As a child, did you dream of a future world where robots were part of our everyday life? With robots such as Johnny 5, Terminator’s T-800, and of course R2-D2 and C-3PO as major characters in popular sci-fi films, I think many of us shared this vision of the future.
Today we see little sign of this robotic world we were promised, but progress is slowly being made. Robots hoover our homes, and many robots now work on production lines. Reasons for this slow progress are abundant, but the main one is simply this: it is very difficult to design, build, and run a robot that works reliably. (Shame the films didn’t show that part!)
Oddly enough, biology may be the answer. In studying animal movement, biologists are working alongside roboticists to develop a new generation of robots that are inspired by animals. Evolution has worked on animals for millions of years to produce efficient, agile movement suitable for their environment; by using animal locomotion as models for our robots, we are effectively ‘borrowing’ evolution’s work.

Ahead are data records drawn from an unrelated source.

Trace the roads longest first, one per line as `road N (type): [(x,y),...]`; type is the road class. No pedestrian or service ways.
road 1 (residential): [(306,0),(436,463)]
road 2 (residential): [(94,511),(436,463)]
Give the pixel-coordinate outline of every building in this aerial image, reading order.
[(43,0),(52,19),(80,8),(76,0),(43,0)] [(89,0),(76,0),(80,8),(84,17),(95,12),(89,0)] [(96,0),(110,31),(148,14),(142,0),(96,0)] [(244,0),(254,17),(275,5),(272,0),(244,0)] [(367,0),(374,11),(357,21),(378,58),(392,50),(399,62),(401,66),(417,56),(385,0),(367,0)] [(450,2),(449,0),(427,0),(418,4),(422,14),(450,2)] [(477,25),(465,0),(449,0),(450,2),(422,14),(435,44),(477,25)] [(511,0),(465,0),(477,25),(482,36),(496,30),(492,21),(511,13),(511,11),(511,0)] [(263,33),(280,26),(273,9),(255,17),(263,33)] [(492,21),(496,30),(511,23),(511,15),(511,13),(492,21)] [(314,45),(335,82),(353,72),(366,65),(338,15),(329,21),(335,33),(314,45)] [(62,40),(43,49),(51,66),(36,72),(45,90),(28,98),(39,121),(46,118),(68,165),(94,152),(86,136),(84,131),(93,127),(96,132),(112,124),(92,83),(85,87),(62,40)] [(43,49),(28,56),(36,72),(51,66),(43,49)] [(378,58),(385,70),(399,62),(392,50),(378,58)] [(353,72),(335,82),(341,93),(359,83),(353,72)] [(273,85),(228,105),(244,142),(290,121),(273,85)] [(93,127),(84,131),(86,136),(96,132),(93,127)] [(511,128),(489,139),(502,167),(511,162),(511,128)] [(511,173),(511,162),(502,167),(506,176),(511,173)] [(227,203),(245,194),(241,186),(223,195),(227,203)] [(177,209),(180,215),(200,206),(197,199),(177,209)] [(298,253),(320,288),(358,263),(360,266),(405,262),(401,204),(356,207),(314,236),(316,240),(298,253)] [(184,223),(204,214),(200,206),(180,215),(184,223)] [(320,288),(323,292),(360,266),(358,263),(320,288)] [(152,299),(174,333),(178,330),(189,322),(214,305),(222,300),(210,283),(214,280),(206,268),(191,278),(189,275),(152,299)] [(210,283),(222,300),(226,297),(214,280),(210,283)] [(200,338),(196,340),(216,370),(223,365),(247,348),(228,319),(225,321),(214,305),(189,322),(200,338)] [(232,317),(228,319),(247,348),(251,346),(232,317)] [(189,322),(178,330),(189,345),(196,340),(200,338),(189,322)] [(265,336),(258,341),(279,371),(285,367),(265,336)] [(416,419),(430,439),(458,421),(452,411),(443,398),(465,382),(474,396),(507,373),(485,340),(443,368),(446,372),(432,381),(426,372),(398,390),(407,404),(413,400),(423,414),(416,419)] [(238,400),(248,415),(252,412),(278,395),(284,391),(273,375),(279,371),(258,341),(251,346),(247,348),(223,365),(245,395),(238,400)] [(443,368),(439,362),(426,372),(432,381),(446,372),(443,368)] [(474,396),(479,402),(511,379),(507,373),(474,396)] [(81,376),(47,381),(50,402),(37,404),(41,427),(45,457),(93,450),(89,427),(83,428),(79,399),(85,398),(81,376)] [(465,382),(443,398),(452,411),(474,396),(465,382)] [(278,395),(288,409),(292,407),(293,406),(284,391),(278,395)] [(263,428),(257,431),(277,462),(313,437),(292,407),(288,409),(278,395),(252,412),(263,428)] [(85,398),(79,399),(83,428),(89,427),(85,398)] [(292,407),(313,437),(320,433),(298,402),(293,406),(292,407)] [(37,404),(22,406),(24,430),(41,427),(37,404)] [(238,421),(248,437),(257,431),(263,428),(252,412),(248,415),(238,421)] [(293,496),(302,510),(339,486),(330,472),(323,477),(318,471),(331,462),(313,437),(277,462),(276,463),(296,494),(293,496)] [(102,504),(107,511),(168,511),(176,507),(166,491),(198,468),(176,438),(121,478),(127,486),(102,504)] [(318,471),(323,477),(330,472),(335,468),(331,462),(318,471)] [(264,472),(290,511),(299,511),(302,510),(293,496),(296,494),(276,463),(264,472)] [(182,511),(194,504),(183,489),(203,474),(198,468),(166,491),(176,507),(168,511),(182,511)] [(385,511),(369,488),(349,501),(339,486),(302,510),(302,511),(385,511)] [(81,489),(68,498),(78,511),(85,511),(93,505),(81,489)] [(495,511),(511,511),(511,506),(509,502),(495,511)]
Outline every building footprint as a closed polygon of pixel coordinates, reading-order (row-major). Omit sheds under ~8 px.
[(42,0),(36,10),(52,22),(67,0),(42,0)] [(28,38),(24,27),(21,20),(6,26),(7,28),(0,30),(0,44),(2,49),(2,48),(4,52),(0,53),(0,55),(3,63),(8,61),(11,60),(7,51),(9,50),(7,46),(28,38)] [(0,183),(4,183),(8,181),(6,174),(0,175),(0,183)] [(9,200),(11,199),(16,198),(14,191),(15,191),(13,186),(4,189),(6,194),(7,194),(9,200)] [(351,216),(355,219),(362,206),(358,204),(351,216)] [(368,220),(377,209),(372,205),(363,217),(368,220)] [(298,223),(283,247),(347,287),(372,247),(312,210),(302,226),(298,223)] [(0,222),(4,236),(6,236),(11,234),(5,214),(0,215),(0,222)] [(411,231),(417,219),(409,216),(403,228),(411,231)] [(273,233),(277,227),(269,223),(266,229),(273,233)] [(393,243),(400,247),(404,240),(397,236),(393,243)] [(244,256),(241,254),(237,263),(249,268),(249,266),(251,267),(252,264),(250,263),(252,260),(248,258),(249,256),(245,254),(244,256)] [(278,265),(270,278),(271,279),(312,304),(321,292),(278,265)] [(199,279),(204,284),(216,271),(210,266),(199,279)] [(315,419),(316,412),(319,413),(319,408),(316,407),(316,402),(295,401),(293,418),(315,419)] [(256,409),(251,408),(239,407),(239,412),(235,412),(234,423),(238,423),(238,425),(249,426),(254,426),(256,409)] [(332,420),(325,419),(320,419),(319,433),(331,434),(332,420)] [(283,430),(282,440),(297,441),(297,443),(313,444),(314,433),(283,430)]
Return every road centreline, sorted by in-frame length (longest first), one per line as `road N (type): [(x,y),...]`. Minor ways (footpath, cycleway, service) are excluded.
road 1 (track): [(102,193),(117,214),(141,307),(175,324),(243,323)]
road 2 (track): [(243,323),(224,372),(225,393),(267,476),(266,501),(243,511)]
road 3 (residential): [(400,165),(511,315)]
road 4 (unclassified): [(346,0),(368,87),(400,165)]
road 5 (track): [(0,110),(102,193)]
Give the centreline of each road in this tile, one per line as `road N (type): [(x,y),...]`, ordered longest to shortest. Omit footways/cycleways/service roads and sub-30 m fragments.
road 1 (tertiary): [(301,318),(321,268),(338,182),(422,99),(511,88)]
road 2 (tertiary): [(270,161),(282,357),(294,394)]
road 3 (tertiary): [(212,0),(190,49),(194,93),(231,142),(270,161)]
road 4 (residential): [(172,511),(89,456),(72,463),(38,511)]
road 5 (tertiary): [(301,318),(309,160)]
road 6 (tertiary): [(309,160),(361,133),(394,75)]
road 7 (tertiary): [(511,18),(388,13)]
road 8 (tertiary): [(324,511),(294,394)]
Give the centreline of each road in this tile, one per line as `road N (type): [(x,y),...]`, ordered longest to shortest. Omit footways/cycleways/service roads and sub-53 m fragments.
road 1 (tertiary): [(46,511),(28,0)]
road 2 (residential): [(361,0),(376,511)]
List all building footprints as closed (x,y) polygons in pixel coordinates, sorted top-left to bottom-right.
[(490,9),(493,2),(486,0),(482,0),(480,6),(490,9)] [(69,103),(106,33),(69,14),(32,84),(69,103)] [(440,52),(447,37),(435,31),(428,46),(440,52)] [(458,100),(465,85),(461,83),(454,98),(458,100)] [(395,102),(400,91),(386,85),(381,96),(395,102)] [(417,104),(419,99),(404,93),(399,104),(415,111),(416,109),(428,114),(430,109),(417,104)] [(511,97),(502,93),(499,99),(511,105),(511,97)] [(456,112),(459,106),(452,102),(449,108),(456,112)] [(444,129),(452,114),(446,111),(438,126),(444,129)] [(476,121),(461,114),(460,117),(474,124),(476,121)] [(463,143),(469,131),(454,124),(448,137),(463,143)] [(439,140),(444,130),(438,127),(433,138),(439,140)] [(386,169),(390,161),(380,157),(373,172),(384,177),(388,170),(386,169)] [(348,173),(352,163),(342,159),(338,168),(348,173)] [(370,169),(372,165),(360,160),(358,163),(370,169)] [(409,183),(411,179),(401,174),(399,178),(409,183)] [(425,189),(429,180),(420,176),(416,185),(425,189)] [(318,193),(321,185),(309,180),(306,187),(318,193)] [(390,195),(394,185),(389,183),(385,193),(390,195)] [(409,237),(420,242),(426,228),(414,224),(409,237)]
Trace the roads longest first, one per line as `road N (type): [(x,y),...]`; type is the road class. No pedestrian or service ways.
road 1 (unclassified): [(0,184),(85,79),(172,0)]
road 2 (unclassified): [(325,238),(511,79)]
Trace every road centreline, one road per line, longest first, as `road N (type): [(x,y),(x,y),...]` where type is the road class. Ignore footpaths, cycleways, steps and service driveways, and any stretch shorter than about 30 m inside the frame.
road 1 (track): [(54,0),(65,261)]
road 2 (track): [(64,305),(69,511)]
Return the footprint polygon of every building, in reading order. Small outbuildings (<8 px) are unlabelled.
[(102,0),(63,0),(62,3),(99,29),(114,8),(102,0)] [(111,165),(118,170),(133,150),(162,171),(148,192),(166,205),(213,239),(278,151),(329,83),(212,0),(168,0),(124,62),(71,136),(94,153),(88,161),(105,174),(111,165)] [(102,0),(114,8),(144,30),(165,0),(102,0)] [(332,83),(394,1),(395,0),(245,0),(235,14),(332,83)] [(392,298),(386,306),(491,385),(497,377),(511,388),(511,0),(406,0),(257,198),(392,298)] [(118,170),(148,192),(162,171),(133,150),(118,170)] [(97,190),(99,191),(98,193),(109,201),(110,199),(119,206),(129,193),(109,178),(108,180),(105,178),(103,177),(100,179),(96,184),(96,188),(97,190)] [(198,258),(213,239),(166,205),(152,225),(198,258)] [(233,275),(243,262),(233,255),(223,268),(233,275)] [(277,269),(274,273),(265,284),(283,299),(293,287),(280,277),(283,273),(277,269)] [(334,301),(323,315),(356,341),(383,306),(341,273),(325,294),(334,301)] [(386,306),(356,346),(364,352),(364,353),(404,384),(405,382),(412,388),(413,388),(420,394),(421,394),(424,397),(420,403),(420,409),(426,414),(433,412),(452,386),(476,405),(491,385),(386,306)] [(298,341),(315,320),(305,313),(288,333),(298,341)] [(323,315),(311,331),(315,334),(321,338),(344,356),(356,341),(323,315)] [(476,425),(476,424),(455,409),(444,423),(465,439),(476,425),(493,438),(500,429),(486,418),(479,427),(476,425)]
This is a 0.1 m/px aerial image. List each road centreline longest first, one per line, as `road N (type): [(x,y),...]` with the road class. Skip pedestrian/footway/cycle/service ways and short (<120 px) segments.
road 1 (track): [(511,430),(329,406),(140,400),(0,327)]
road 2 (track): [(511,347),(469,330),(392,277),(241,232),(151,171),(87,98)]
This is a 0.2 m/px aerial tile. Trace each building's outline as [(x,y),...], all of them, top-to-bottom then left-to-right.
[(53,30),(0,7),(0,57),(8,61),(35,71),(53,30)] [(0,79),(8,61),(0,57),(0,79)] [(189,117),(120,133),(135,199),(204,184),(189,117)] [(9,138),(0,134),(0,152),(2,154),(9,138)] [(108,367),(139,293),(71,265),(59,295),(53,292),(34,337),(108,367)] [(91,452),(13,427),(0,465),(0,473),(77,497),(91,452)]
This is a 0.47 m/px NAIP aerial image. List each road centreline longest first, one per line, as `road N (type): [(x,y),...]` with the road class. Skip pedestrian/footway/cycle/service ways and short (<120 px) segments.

Several multidisciplinary teams have succeeded in recent years to build robots like this; notably the University of Pennsylvania with their RHex series of robots, inspired by cockroaches (photo above) and Boston Dynamics with lots of robots such as Cheetah, BigDog, and Atlas (photo below). Increased funding, exposure and expertise like this will help to open up new avenues for robot technology in our daily lives.
As for me, I’m a PhD student in the Structure & Motion Lab at the Royal Veterinary College. I play the role of the biologist in one of these multidisciplinary teams, studying the movement of spiders in the hope that I can help to design an efficient eight-legged robot. While the prospect of a spider-robot terrifies my arachnophobic friends, I think a small, agile robot like this would be ideal for use in the Armed Forces, or in disaster situations to explore dangerous terrain, preventing loss of human life.